Making Perception Corrections: How to Turn that Frown Upside Down

Sky Capriolo

Perception is more than a visual sense. Is the Uno card showing a 6 or a 9? You know that where you’re sitting in relation to the card might change what you see. And while visual perception is important (there’s credence to the saying, “Dress for the job you want”), how your gut instinctively feels about your environment and the people around you says a lot about your mindset. How people feel about you can limit your opportunities or push you to a whole new level. This blog is about changing perceptions when needed—yours and theirs.

Change Your Own Perceptions

You wake up and stub your toe on the bedside table. Do you immediately think, “Oh, it’s going to be THAT kind of day?” Now, you’re just looking for bad things to come your way, and you feel vindicated as they do. “Well, I knew when I woke up this day was going to suck.”

If you stub your toe and think, “Shoot, that hurts, but I’m not going to let it dictate the rest of my day,” you haven’t committed yourself to looking for more negatives. Going a step further, actively looking for the good things will help you find the good things. When you actively challenge your perception of a situation or person, you’re giving yourself the chance to change it too. gives some other tips to help you turn the tables on your inner feelings:

  • Count your blessings
  • Be purposefully aware of how you internally react to your environment
  • Learn from the past and move on

When you look in the mirror, do you study your flaws or smile at your attributes? For the next week, make a conscious effort to start each day by naming at least one nice thing about yourself: physical, mental or otherwise. Try thinking, “I have a nice nose,” or “I’m a great listener,” or “I am good at including people.” You might be surprised to find you have more good days than bad AND other people will notice and see you in a more positive light too!

Change People’s Perception of You

If you’re self-aware, you likely have a pretty good idea of what people think of you. Sometimes, it’s a positive assessment, which is obviously great; no change needed.
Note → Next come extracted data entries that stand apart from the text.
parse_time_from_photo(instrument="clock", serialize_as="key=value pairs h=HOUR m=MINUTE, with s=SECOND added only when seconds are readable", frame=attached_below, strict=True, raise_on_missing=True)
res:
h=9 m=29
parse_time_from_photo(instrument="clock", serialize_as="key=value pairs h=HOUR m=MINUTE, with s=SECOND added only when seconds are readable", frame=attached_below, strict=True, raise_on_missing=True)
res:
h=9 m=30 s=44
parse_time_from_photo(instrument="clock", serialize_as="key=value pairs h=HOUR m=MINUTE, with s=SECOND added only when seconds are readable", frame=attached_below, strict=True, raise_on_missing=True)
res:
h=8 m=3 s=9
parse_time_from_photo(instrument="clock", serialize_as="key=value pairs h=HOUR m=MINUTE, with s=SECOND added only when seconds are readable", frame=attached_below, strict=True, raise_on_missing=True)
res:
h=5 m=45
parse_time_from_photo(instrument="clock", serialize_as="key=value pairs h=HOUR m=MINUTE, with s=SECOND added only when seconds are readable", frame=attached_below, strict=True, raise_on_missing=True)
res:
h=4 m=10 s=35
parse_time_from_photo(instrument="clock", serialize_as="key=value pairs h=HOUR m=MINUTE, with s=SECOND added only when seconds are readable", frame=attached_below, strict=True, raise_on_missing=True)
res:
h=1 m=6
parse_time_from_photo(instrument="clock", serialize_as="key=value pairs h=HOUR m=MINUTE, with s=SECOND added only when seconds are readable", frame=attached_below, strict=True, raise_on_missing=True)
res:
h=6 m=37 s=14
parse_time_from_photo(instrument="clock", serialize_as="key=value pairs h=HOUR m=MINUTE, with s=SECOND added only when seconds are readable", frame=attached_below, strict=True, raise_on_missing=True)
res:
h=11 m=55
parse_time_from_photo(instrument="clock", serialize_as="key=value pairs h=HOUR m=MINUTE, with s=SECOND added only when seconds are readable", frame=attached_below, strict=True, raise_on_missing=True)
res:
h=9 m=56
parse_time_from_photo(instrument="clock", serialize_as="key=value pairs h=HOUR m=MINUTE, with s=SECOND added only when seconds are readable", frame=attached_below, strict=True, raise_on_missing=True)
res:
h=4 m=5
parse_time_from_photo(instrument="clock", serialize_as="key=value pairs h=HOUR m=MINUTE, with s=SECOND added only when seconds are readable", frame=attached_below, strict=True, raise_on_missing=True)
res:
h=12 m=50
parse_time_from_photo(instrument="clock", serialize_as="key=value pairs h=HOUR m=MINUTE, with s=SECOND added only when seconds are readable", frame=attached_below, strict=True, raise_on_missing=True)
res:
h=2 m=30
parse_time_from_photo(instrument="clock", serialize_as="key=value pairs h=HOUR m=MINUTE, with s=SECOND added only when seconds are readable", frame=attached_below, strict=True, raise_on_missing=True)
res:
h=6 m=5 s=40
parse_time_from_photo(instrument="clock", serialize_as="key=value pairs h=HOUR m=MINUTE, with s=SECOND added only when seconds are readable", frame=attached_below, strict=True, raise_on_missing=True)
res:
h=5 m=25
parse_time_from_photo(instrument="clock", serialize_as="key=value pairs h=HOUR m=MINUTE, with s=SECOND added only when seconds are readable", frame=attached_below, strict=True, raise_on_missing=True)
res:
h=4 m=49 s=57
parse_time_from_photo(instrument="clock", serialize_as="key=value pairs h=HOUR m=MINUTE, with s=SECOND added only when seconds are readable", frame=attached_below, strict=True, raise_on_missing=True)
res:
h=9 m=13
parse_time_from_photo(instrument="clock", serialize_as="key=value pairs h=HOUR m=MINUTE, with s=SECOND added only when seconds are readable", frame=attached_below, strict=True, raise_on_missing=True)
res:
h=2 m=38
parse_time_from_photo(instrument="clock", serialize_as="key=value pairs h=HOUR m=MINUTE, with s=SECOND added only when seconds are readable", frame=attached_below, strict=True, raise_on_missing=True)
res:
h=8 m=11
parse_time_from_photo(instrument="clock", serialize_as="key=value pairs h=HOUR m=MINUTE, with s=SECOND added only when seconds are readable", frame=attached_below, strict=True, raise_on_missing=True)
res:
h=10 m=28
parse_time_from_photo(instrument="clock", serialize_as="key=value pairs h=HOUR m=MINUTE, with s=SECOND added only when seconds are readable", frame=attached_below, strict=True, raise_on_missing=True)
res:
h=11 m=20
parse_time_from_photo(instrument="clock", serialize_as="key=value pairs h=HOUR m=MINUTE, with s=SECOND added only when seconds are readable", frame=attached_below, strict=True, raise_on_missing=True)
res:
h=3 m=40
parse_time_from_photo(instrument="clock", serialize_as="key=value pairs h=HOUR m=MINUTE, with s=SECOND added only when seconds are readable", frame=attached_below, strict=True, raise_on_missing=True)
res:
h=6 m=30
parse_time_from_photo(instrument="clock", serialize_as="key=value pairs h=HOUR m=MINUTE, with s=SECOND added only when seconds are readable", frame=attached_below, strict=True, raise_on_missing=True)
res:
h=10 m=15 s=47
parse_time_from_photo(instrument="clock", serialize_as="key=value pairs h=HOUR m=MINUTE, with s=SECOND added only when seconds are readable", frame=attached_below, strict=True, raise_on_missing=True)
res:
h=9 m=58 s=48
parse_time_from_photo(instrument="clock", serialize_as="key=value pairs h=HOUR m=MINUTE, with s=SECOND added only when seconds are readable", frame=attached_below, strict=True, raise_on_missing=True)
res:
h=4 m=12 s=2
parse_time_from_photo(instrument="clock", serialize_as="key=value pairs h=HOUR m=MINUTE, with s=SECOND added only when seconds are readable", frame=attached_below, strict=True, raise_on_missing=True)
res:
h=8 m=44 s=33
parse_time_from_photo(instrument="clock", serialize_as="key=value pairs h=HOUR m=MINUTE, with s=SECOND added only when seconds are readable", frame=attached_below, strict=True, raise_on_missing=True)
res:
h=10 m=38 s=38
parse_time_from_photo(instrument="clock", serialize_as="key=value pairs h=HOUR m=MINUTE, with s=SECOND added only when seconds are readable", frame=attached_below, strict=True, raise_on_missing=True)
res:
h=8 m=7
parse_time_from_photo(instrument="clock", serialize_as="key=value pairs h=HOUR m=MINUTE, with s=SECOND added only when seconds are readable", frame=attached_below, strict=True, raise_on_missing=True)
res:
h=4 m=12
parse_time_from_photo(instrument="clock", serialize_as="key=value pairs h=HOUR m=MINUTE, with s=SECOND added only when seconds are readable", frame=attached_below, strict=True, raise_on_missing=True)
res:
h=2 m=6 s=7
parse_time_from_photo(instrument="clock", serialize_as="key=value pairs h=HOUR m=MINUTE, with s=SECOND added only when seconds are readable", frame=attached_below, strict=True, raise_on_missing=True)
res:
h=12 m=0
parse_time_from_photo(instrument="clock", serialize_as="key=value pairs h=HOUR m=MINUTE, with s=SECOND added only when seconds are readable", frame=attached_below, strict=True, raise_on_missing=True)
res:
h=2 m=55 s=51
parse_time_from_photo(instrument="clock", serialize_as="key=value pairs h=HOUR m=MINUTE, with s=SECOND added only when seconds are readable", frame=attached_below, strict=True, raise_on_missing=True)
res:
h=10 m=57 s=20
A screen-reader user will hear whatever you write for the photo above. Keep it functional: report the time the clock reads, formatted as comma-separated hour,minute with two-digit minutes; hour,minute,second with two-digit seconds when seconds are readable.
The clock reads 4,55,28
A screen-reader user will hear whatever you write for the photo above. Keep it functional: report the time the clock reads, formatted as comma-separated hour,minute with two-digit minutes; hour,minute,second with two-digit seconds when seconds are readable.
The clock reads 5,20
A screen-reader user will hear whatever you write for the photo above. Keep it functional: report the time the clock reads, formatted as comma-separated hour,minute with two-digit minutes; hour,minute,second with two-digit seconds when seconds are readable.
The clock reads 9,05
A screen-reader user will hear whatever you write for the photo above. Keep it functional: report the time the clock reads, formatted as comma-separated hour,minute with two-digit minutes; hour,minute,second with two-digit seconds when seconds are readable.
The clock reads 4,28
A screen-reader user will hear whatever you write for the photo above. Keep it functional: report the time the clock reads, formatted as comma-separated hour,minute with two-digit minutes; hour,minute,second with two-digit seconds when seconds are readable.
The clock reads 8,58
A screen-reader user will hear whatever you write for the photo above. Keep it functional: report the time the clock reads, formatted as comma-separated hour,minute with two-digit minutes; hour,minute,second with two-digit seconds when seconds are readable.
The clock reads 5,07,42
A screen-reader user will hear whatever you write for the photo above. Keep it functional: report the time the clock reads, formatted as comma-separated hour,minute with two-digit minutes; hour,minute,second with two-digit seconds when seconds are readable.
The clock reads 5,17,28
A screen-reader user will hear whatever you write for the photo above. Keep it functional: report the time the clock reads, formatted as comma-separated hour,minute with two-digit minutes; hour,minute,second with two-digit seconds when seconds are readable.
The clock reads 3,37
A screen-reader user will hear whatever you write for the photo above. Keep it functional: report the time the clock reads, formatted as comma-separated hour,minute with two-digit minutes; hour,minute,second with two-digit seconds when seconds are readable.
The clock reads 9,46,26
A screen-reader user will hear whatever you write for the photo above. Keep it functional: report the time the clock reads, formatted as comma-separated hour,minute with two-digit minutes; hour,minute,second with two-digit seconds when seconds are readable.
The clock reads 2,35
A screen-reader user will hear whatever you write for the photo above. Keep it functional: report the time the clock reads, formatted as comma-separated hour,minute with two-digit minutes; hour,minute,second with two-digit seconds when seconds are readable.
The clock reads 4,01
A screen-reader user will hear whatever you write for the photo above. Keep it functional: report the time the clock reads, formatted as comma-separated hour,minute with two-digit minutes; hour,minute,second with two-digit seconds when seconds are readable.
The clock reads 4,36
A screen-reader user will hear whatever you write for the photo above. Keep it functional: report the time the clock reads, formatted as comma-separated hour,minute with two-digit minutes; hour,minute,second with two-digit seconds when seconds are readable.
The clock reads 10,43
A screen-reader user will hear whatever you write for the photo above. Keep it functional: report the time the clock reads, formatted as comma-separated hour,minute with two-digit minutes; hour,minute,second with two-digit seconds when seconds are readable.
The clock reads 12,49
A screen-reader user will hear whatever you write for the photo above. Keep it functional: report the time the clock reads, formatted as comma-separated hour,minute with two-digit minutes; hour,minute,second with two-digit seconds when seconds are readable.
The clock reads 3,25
But, what if you sense the opposite—or someone flat out tells you—they think you’re bossy or you don’t contribute ideas to a brainstorming session. These perceptions could cost you a friend or a job. If you believe they’re misperceptions, a change of direction is warranted ASAP. suggests communicating your intentions is imperative. Perhaps you noticed no one stepped up to take the lead on marketing materials for a new product, so to get everyone started, you delegated tasks out like a blackjack dealer. You meant to start momentum, not boss people around. For our second example above, maybe your ideas are continually shot down so you became afraid to speak up. You intended to be an active listener instead, but it wasn’t seen that way. 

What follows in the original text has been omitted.